Fluff – Actually this game is a little weak on the fluff. There are some really good things, but to get the best out of it you need to get the supplements that were published by region of Middle Earth. Moria is one of my favorites and it is hard as hell to get a-hold of on eBay these days. In the basic rules though there are bits and tidbits all over the place, the sketches of the LOTR characters are awesome and it adds to the flavor as you go on.

Overall Fluff Score – 3 Good stuff but not enough to really make a strong showing.

Crunch – Sigh, ok so there are bits like the crit tables that are awesome, but there is some weak editing that leaves you going over the rules two or three times to make sure you know what is going on unless someone is walking you through it. The rules though are solid, and once you get them down its pretty easy to run with. The bad editing though hurts this score.
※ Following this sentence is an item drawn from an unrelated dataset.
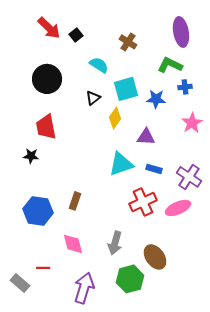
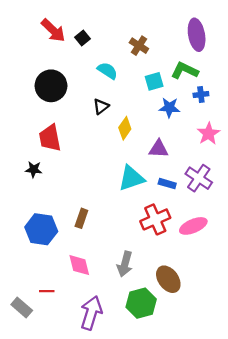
cyan square: (126, 89) -> (154, 81), moved, size x0.7
purple cross: (189, 177) -> (199, 178), moved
Overall Crunch Score – 3 I was tempted to give it a four because of the crit tables, but I cant in good conscience.

Mod – Ok this one may surprise folks but at the very end of this rule book they have pages dedicated to converting this game to the full version of RM and to Hero Games Fantasy Hero. Yeah that’s right they tell you how to change and import or export things you like to other games. Now then knowing Hero games and the fact that there are a lot of other games out there with mod suggestions, I have to say I think I could take a character or monster from here to anywhere. Also the class/professions are laid out in such a manner that you can see how to build your own really easy. Same for races. Basically if you pay a little attention you can mod this one all over the place.

Overall Mod Score – 4 The only reason this did not make a five is because you actually have to pay attention. It is not so easy you can just go oh look now I have something new. Some will disagree… let em. 🙂

Fun – I really do enjoy this game. It is one of my Fantasy setting faves and I have some really great history with it. But it takes a bit to get used to and you can go Monty Haul wayyyyy easy.

Overall Fun Score – 4 I do love a good Monty Haul with a character that can make the haul. And making a troll thief that can cast spells never pales.

Total Score 14/20

All these years later, still a fun game, and if you have RM it is a great way to introduce people to the bigger game and the greater options.

Wow that’s a big review… gonna have to do more like this 🙂

Now gimme the dice, I want to see if I can still crit a goblin three times with a club before it dies 🙂

  1. #1 by dantherpgman on June 3, 2015 - 7:06 am

    Oh I didn’t remember that RM was the system with all those crazy crit tables! God those were insane! I remember a little more about the system now after reading this post. Good review, thanks for posting it.